The response time is a typical performance indicator in sensors. Due to discrepancies in how this parameter is defined and calculated for MFC sensors, along with a great variability in the system design, a comparison of response times of several MFC sensors is challenging. Defining this parameter as the time to reach the maximum height of the signal peak (for example the output voltage), would remove the need for a steady baseline, which is difficult to achieve in-field.48 This approach, however, assumes that the toxic event would lead to a single maximum peak, while multiple peaks and flat asymptotic curves can be observed in real water samples.47 Alternatively, the response time can be defined as the time to reach a threshold in the signal variance after the toxic event. This threshold point would ideally be defined based on the variance of long-term historical datasets in non-toxic conditions.29

Pasternak et al. have measured the response time as the time to reach the minimum voltage required to switch on an LED beacon to warn of BOD infiltrations; the frequency of light emission correlated with the BOD concentration, thus providing a straight forward detection tool for urine infiltrations.14

In the case of cyclic signals, characteristic of photosynthetic MFCs, the response time can be defined as the time to reach a threshold of 50% of photosynthesis inhibition.61 Alternatively, the signal can be linearised by displaying the electrical output as accumulated charge.

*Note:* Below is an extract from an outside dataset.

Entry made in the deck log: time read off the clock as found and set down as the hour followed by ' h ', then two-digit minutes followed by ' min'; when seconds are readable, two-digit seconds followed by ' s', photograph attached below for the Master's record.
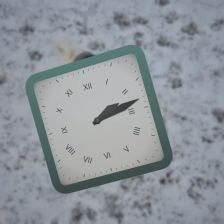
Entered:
2 h 13 min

Overall, the response time improves at low Rext, low flow rates, increasing concentration of analyte and smaller ratio of electrode/bioreceptor area, signal baseline recovery and stability.51,62

3.5 Baseline stability

Typically, the ability of a MFC sensor to recover after the toxic event is tested by restoring the baseline conditions, which implies feeding a non-contaminated media to the system.24,63 The degree of recovery and the required time is linked to flowrate, feed composition, nature and concentration of the analyte,63,64 Recovery under starvation and/or stagnant flow has also been reported.65 Nonetheless, under flow the biofilm recovery is usually faster at high flow rates, due to the rapid pollutant wash-off that prevents bioaccumulation.64

It has been shown that fixing the Rext, as an alternative to a galvanostatic or potentiostatic control, can allow bacteria to self-modulate current and potential to restore enzymatic activity and metabolic processes.63

The stability of the MFC baseline can be affected by changes in water physiochemical parameters, such as pH, temperature, conductivity, as well as changes in composition and nature of the organic matter.66,67 These parameters should be monitored so that their effect on the sensor baseline can be isolated from the response to the analyte of interest.47,68 The use of large electrodes has been shown to reduce the disturbance of environmental factors and minimise daily oscillations of the signal baseline.69 Moreover, the effect of temperature changes is reduced if high Rext are used.33,63 The effect of pH variations on the sensor baseline could be minimised by using a solid electrolyte or soil with high buffer capacity.70

Baseline normalisation accounts for these variations and allows comparisons between systems.56 The MFC sensor baseline, however, can shift over time due to electrode biofouling,68 by-product precipitation,71 cathodic catalyst deactivation,64 clogging and corrosion.69 Consequently, frequent re-calibration of the sensor is required, which can be impractical in off-grid areas. A calibration method that accounts for baseline shifts over time was recently proposed, which assumed a constant influence of the sensor signal on environmental variations.72

Strategies to improve the baseline stability over time include: covering abiotic cathodes with polytetrafluoroethylene (PTFE) to prevent biofouling;14 operating the system under intermittent OCV, to avoid concentration gradients,64 or at high external loads, to improve the resilience of the anode to starvation periods;14 using a large counter to working electrode (i.e. cathode/anode) area ratio;72,73 implementing an array of working electrodes sharing the same counter electrode.62,74

3.6 Autonomous operation

The possibility of autonomous operation is a striking aspect of MFC technology over other types of sensor, which is ideal for applications in remote areas. Autonomous operations of MFC sensors imply a passive source of fuel for the electroactive bacteria and the use of in situ generated energy to record and transmit the generated data.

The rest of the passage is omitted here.